### SHORT TASK:
Extract each line of the records below that contains the string "label".
************
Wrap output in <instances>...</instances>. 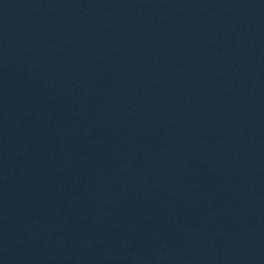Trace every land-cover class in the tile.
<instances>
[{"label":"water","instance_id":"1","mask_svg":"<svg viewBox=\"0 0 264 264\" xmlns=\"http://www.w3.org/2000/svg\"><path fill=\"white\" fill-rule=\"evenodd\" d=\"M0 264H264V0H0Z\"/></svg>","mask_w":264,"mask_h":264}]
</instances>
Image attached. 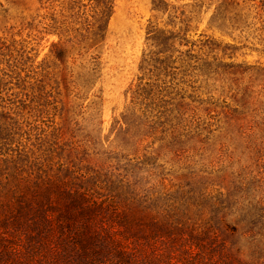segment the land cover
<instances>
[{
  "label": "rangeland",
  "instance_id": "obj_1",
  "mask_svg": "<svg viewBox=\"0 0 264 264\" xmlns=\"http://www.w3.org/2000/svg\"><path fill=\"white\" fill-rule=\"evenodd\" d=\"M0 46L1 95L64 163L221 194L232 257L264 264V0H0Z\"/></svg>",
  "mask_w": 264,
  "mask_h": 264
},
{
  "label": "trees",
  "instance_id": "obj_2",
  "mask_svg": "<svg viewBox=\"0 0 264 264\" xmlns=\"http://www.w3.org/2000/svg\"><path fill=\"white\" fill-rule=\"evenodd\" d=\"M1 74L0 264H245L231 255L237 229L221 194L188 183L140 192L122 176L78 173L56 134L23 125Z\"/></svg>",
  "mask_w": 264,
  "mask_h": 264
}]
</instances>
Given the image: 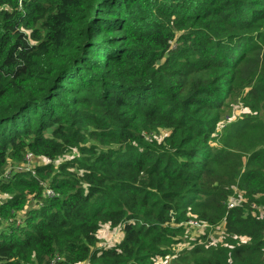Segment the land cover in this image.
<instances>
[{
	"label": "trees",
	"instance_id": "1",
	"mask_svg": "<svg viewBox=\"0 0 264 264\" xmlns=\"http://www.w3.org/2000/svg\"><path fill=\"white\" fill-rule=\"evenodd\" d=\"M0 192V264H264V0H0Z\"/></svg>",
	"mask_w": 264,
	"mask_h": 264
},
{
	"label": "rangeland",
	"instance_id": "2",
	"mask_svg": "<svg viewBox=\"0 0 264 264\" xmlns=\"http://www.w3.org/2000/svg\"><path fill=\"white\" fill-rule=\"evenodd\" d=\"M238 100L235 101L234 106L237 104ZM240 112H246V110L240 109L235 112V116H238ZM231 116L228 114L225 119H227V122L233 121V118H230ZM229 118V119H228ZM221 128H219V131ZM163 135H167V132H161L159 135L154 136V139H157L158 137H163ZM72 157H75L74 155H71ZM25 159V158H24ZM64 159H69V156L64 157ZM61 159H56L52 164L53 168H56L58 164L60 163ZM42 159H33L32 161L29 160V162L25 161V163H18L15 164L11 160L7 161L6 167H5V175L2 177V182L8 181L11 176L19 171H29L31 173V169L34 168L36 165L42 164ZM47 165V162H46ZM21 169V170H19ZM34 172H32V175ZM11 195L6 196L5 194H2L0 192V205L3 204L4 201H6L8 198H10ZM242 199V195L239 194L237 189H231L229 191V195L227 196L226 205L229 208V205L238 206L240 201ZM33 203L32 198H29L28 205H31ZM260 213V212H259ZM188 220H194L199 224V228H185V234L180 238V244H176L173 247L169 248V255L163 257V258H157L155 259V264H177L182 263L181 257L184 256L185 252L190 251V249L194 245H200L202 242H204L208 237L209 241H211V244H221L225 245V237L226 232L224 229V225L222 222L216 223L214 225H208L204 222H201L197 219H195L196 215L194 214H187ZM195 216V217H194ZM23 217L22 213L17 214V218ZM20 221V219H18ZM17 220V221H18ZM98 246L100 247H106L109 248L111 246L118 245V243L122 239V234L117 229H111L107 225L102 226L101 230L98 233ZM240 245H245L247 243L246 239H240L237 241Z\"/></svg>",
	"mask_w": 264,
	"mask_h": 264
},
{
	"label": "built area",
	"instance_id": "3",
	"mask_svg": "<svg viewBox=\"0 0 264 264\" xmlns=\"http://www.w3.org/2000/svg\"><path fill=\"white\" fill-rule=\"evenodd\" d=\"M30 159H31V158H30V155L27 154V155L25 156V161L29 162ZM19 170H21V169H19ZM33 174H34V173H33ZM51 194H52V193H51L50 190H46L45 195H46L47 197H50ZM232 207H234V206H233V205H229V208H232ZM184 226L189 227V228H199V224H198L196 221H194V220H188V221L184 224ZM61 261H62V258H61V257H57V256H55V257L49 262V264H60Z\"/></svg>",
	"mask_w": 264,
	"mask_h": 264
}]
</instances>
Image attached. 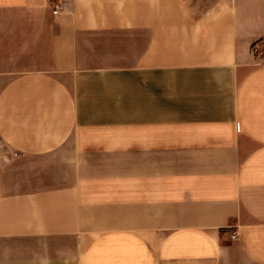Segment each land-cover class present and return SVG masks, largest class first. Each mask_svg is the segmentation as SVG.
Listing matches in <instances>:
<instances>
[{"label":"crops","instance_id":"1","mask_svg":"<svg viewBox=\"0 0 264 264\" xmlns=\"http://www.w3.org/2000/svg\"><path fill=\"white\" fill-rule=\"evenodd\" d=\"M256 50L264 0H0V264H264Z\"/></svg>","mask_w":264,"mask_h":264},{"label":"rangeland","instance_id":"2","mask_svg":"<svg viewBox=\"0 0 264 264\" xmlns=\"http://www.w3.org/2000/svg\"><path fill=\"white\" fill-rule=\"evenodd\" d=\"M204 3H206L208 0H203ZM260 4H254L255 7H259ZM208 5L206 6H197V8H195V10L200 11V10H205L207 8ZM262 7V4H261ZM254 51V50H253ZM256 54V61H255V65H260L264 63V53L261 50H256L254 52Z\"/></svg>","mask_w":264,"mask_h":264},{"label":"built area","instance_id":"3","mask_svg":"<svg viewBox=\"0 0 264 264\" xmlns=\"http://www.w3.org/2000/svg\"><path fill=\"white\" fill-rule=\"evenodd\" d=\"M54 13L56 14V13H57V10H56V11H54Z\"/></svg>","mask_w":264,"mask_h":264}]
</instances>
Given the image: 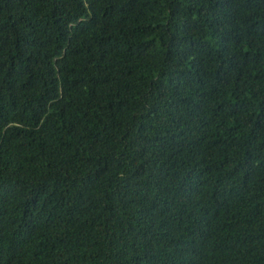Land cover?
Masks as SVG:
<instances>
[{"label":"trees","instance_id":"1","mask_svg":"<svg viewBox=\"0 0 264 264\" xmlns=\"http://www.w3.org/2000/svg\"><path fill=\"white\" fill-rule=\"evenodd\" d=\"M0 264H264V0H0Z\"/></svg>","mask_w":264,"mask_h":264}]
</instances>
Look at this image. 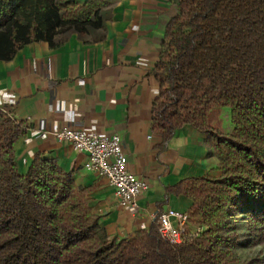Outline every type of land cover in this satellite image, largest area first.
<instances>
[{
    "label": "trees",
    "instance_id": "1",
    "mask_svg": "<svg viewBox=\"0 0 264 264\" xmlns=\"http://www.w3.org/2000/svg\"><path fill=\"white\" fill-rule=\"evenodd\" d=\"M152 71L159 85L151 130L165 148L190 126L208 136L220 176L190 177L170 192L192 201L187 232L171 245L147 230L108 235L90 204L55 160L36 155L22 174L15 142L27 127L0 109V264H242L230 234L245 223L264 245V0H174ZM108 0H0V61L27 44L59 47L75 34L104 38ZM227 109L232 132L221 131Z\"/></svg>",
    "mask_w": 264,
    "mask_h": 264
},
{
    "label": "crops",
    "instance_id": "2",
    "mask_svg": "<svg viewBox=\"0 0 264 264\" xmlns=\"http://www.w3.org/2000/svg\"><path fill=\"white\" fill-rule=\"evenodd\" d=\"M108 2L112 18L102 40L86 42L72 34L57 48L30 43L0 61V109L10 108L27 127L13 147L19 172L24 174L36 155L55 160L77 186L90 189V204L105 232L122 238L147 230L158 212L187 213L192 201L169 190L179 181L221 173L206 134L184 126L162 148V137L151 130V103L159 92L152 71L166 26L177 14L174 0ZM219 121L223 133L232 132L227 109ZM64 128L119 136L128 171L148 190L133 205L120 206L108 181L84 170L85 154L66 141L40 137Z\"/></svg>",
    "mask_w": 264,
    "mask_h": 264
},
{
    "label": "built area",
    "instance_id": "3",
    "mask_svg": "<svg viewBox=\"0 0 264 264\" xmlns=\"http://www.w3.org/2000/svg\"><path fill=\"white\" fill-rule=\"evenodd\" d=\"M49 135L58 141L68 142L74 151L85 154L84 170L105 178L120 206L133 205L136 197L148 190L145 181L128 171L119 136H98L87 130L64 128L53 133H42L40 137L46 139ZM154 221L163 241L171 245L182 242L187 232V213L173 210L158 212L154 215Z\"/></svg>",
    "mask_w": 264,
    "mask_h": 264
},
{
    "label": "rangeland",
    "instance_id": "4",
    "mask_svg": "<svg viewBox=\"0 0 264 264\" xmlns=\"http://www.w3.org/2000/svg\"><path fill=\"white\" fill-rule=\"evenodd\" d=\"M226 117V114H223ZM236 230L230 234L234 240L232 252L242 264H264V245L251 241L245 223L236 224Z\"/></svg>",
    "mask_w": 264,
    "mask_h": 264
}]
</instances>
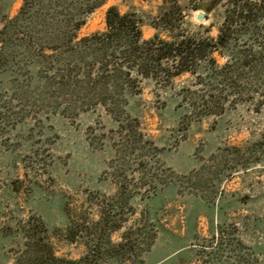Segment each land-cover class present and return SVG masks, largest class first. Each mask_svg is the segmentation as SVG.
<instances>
************
### ANSWER:
[{"label":"water","instance_id":"1","mask_svg":"<svg viewBox=\"0 0 264 264\" xmlns=\"http://www.w3.org/2000/svg\"><path fill=\"white\" fill-rule=\"evenodd\" d=\"M0 264H264V0H0Z\"/></svg>","mask_w":264,"mask_h":264}]
  "label": "rangeland",
  "label": "trees",
	"label": "trees",
	"label": "rangeland",
	"label": "built area",
[{"label":"crops","instance_id":"1","mask_svg":"<svg viewBox=\"0 0 264 264\" xmlns=\"http://www.w3.org/2000/svg\"><path fill=\"white\" fill-rule=\"evenodd\" d=\"M256 50L264 0H0V264H264Z\"/></svg>","mask_w":264,"mask_h":264},{"label":"rangeland","instance_id":"2","mask_svg":"<svg viewBox=\"0 0 264 264\" xmlns=\"http://www.w3.org/2000/svg\"><path fill=\"white\" fill-rule=\"evenodd\" d=\"M204 3H206L208 0H203ZM260 4H254L255 7H259ZM208 5L206 6H197V8H195V10L200 11V10H205L207 8ZM262 7V4H261ZM254 51V50H253ZM256 54V61H255V65H260L264 63V53L261 50H256L254 52Z\"/></svg>","mask_w":264,"mask_h":264},{"label":"built area","instance_id":"3","mask_svg":"<svg viewBox=\"0 0 264 264\" xmlns=\"http://www.w3.org/2000/svg\"><path fill=\"white\" fill-rule=\"evenodd\" d=\"M54 13L56 14V13H57V10H56V11H54Z\"/></svg>","mask_w":264,"mask_h":264}]
[{"label":"trees","instance_id":"1","mask_svg":"<svg viewBox=\"0 0 264 264\" xmlns=\"http://www.w3.org/2000/svg\"><path fill=\"white\" fill-rule=\"evenodd\" d=\"M0 264H264V0H0Z\"/></svg>","mask_w":264,"mask_h":264}]
    "label": "trees",
    "label": "crops",
    "label": "built area",
    "label": "rangeland",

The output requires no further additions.